Task brief: In the records that follow, find the line with "- · Core elements"; from there, retype every line exactly through the line with "3.2.1. Ensure development", which also belongs to the answer.

Data excerpts:
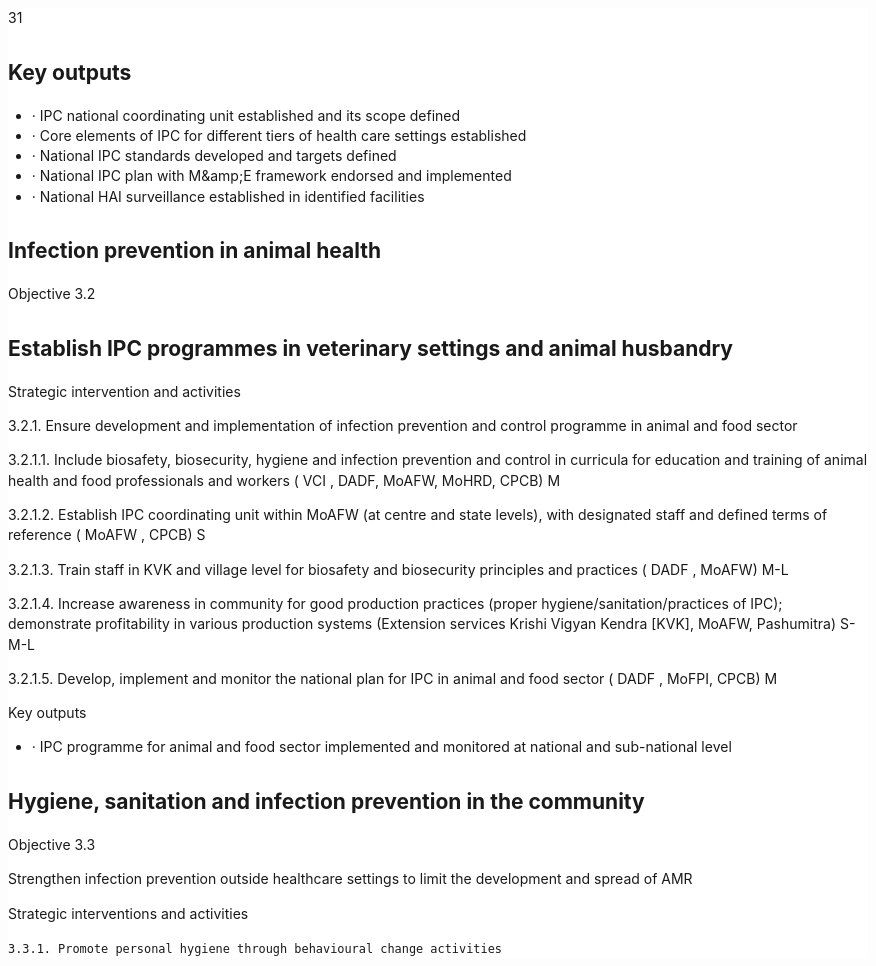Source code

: 31

## Key outputs

- · IPC national coordinating unit established and its scope defined
- · Core elements of IPC for different tiers of health care settings established
- · National IPC standards developed and targets defined
- · National IPC plan with M&amp;amp;E framework endorsed and implemented
- · National HAI surveillance established in identified facilities

## Infection prevention in animal health

Objective 3.2

## Establish IPC programmes in veterinary settings and animal husbandry

Strategic intervention and activities

3.2.1. Ensure development and implementation of infection prevention and control programme in animal and food sector

3.2.1.1. Include biosafety, biosecurity, hygiene and infection prevention and control in curricula for education and training of animal health and food professionals and workers ( VCI ,  DADF, MoAFW, MoHRD, CPCB) M

3.2.1.2.  Establish  IPC  coordinating  unit  within  MoAFW  (at  centre  and  state  levels),  with designated staff and  defined terms of reference ( MoAFW , CPCB) S

3.2.1.3. Train staff in KVK and village level for biosafety and biosecurity principles and practices ( DADF , MoAFW) M-L

3.2.1.4. Increase awareness in community for good production practices (proper hygiene/sanitation/practices  of  IPC);  demonstrate  profitability  in  various  production  systems (Extension services Krishi Vigyan Kendra [KVK],  MoAFW, Pashumitra) S-M-L

3.2.1.5.  Develop,  implement  and  monitor  the  national  plan  for  IPC  in  animal  and  food  sector ( DADF , MoFPI, CPCB) M

Key outputs

- · IPC  programme  for  animal  and  food  sector  implemented  and  monitored  at  national  and sub-national level

## Hygiene, sanitation and infection prevention in the community

Objective 3.3

Strengthen infection prevention outside healthcare settings to limit the development and spread of AMR

Strategic interventions and activities

```
3.3.1. Promote personal hygiene through behavioural change activities
```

Answer to the exercise:
- · Core elements of IPC for different tiers of health care settings established
- · National IPC standards developed and targets defined
- · National IPC plan with M&amp;amp;E framework endorsed and implemented
- · National HAI surveillance established in identified facilities

## Infection prevention in animal health

Objective 3.2

## Establish IPC programmes in veterinary settings and animal husbandry

Strategic intervention and activities

3.2.1. Ensure development and implementation of infection prevention and control programme in animal and food sector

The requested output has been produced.